The bankruptcy appeals court focused on the fact that the debtor was eligible for a zero-payment Income Based Repayment (IBR) for her student loans and that her financial problems were temporary in nature.  The court focused on the following facts:

  • The debtor’s medical problems were capable of being treated with medication and until recently the debtor had successfully worked a full time job for nearly two decades.
  • Her 13-year-old daughter would attend college in a few years and not require her financial support.
  • She voluntarily quit her full time job in favor of lower-paying jobs that offered more schedule flexibility.  Thus, the debtor as asking the court to discharge her student loans due to a lifestyle change rather than from an inability to make a payment.
  • The debtor withdrew $35,000 from her retirement plan after quitting her job and paid none of it towards the student loans.
  • The debtor reported monthly income $100 from her daycare activities but such a statement was based on her taxable income and not on the daycare’s cash flow which was closer to $600/month.

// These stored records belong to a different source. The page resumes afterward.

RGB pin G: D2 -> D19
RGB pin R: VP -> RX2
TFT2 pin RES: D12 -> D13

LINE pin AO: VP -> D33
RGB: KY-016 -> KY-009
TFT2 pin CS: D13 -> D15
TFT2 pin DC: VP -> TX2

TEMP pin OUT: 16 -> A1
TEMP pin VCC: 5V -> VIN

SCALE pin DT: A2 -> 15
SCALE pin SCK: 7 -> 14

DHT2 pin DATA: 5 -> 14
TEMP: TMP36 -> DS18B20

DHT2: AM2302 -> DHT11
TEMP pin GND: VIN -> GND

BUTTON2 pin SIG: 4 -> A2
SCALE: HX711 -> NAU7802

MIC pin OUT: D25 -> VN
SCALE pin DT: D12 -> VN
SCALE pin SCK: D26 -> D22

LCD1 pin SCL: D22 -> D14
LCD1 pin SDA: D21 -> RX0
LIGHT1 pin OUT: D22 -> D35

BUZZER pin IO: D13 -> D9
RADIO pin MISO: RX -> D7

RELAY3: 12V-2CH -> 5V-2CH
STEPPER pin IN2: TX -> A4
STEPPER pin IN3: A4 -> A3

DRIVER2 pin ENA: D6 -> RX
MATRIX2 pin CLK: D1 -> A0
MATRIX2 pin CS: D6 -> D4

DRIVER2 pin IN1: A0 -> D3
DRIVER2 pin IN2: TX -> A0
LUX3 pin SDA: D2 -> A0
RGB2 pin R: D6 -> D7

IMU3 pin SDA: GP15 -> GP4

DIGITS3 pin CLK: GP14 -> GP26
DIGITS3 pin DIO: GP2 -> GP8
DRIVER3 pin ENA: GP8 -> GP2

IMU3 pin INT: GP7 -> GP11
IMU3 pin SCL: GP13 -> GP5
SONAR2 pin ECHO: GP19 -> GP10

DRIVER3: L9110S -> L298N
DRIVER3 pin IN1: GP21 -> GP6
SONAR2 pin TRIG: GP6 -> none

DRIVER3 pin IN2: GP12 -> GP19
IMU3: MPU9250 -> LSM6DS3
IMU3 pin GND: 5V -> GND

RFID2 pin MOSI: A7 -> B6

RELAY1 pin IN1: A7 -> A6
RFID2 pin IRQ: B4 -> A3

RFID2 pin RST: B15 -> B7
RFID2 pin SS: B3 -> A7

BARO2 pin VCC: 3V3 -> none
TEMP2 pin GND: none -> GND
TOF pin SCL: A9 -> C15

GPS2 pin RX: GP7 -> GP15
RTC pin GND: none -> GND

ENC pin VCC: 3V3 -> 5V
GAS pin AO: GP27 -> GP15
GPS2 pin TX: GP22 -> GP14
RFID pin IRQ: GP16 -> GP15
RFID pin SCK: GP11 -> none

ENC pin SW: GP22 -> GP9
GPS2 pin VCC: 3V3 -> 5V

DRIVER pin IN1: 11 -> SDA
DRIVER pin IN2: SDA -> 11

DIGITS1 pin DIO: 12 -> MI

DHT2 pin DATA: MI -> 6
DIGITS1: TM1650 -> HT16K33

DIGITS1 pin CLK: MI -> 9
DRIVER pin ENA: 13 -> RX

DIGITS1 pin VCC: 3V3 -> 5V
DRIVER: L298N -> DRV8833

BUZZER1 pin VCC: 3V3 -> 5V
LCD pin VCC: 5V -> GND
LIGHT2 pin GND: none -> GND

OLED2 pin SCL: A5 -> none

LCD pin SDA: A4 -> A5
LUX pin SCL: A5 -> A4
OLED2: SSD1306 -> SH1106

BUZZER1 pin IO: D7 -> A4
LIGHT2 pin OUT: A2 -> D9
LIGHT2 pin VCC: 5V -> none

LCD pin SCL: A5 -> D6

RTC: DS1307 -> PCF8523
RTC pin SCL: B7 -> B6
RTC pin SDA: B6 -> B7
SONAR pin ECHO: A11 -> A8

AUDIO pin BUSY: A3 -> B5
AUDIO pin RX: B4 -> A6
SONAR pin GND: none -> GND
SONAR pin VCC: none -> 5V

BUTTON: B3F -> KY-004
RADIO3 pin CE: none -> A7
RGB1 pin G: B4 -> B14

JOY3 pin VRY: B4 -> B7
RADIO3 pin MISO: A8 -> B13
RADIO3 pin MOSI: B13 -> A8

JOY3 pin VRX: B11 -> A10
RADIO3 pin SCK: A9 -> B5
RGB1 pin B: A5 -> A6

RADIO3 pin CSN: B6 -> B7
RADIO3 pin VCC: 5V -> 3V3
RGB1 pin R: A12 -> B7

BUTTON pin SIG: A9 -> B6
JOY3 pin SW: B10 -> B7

The denial of a student loan discharge in this case is not surprising.  Voluntarily quitting full-time work and cashing in a retirement account eight months prior to filing bankruptcy does not rise to the standard of an undue hardship, especially when that hardship is basically self-imposed.  Yes, depression and anxiety is a real medical problem, but there was a real chance the debtor would be able to manage her condition and return to full time work in the near future.  Debtors who create self-imposed income limits are generally not viewed favorably when it comes to student loan discharge cases.